What is love if not a mix of the sublime and the silly?
Michael Buble acknowledged as much near the top of his two-hour performance Monday night at American Airlines Center.
“There are 15,000 people in here,” he said, clad in a dapper black suit and sporting a light scruff. “We can make this an intimate and beautiful and romantic evening like it should be.”
The fully stuffed room — aware of the irony involved considering a sports arena to be anything resembling cozy, and replete with couples of all ages enmeshed in date nights of varying elaboration — murmured its approval. But Buble didn’t stop there.
“It’s a bonus Valentine’s night!” the Canadian crooner crowed, as applause rippled through the enthusiastic audience.
As the saying goes, it takes two to tango, and it was evident from the moment the 43-year-old singer-songwriter materialized in the spotlight at the top of the curved, expansive stage that he would have a willing partner all night.
Monday’s turn marked his first on a North Texas stage in nearly six years, and the pop singer, touring behind his latest studio album, last year’s Love, made it clear that, for him, absence did nothing but make his heart grow fonder.
“I’m so happy to be here tonight,” he began, gazing out into the crowd. “I stand here tonight with an attitude of gratitude. I’m grateful for many blessings, some of which I count as you.”
Weaving between pop and jazz standards, with plenty of chestnuts from the Great American Songbook making an appearance, Buble — his lustrous lyric baritone, as affable and magnetic as his punchy, droll personality — was in fine form throughout. The stage reached deep into the room and allowed Buble to move freely among his fervent fans, snapping selfies and slapping high-fives.
He was backed by more than 30 musicians, seated on risers, including an all-female string section (which he described as being a “Dallas section” but didn’t elaborate), all of whom Buble rightly cited as a point of pride.
“There’s no pyrotechnics, no confetti – I invested my money in the greatest musicians in the world.”

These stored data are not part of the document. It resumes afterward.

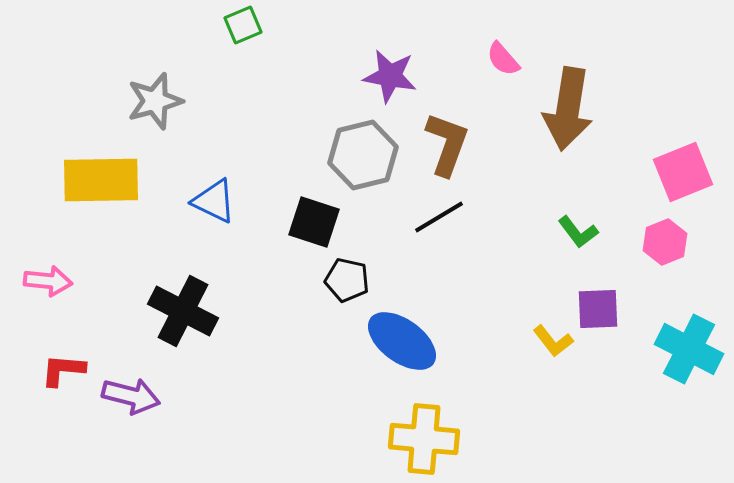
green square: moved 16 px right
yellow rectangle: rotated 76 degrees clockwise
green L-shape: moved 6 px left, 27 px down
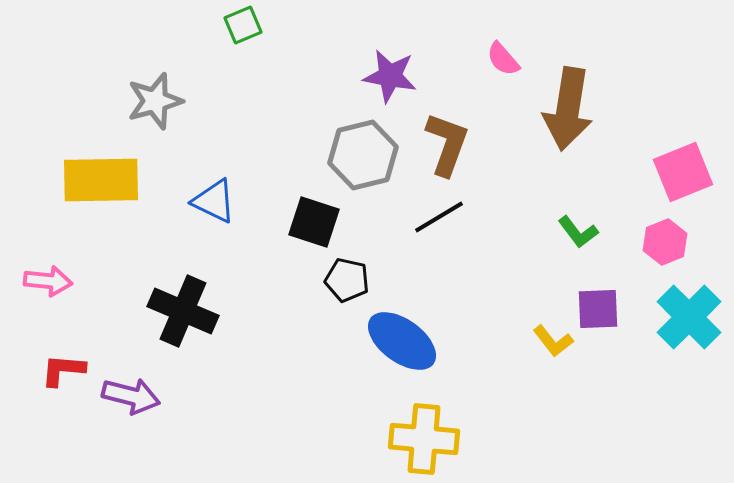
black cross: rotated 4 degrees counterclockwise
cyan cross: moved 32 px up; rotated 18 degrees clockwise
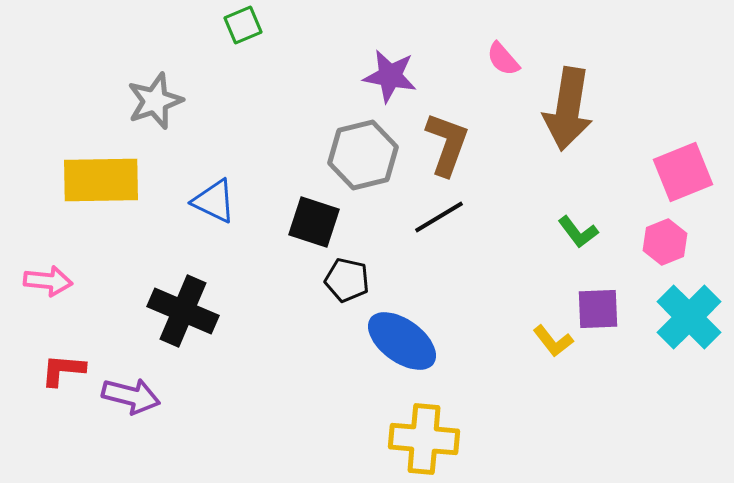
gray star: rotated 4 degrees counterclockwise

It was money well-spent. The live musicians added a spark of energy Buble consistently fed off of all night, whether the mood was elated, as it was during “I Only Have Eyes for You,” “Sway” or “Such a Night,” or more subdued, when he became emotional, talking about his parents being in attendance for the first time during this tour, and paying tribute to his late grandfather before launching into “(Up a) Lazy River.”
Buble also made sure to include plenty of chatty asides, expounding at length about his day off spent out and about in Uptown with his family ("You just booed it … I don’t know what it means”), as well as his love of Owen Wilson, 7-Eleven and Slurpees.

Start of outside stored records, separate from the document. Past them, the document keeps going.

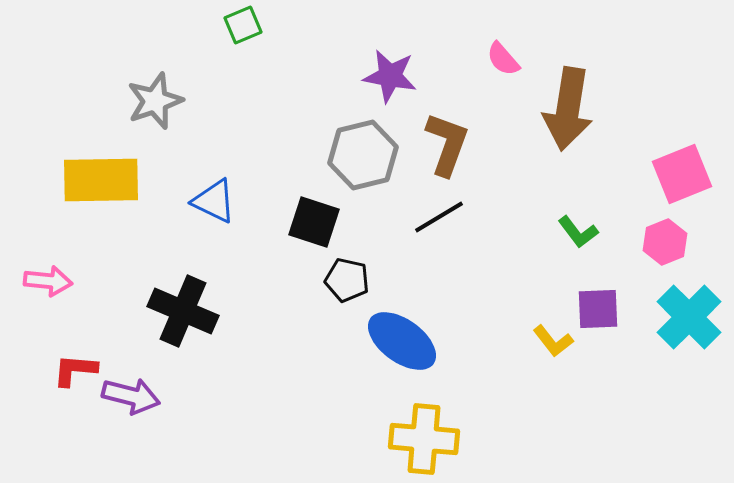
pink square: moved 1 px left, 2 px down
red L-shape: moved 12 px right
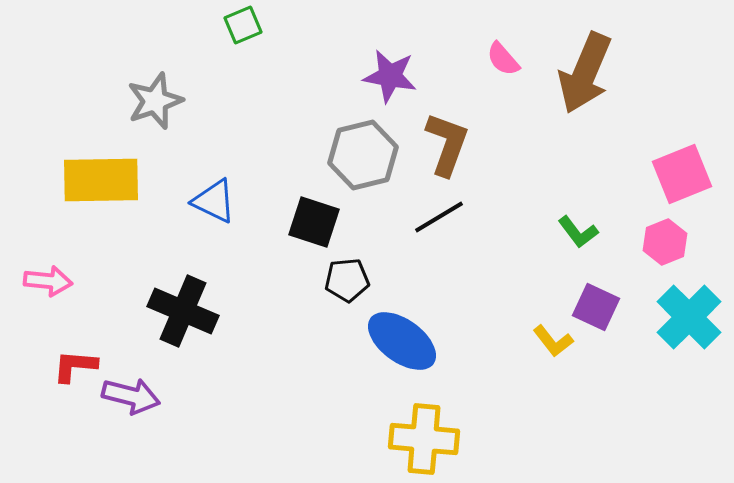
brown arrow: moved 17 px right, 36 px up; rotated 14 degrees clockwise
black pentagon: rotated 18 degrees counterclockwise
purple square: moved 2 px left, 2 px up; rotated 27 degrees clockwise
red L-shape: moved 4 px up
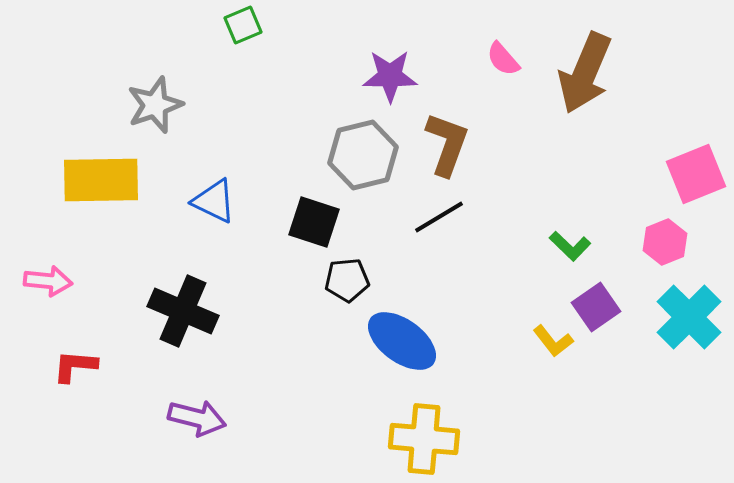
purple star: rotated 10 degrees counterclockwise
gray star: moved 4 px down
pink square: moved 14 px right
green L-shape: moved 8 px left, 14 px down; rotated 9 degrees counterclockwise
purple square: rotated 30 degrees clockwise
purple arrow: moved 66 px right, 22 px down
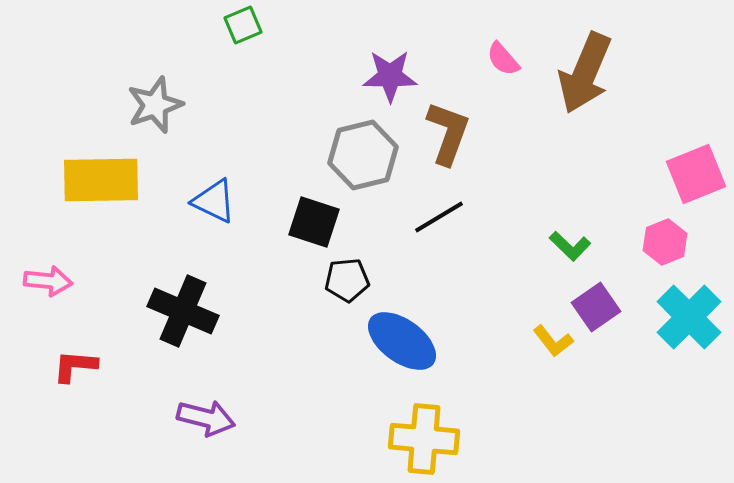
brown L-shape: moved 1 px right, 11 px up
purple arrow: moved 9 px right
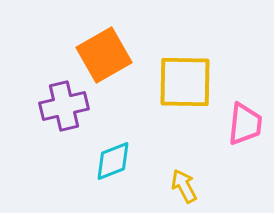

“There’s some kind of charm that transcends,” Buble said. “I love your city – I truly do.”
Some of it was probably standard insert-city-I’m-currently-performing-in patter, sure, but like everything else Buble did onstage Monday night, it also felt unerringly genuine. For all the slick style and smooth presentation, Buble is never not his relatable, goofy self. That puppy-dog willingness to be the butt of the joke – one late highlight was musical director Alan Chang playfully sniping at Buble, via the singer’s in-ear monitor, during one of his introductions where he glossed over Chang’s songwriting contributions – helps close the gap for those who might find the whole enterprise cloying to the point of nausea.
The night was mostly an excuse to continually surf a wave of endorphins. As the concert built to its climax, which came as a tight combo joined Buble at the far end of the stage’s runway for a “nightclub” mini-set featuring Louis Prima (“Buona Sera Signorina”), Irving Caesar (“Just a Gigolo”) and Chuck Berry (“You Never Can Tell”) staples, I found myself reflecting upon something Buble had said much earlier, before his fans were gleefully dancing in the aisles and holding their loved ones a little tighter.
“I only want joy in my life,” he said. “When I come out here, I want to spread joy.”
In an age of so much anxiety, dread and division, what’s not to love about such a sentiment?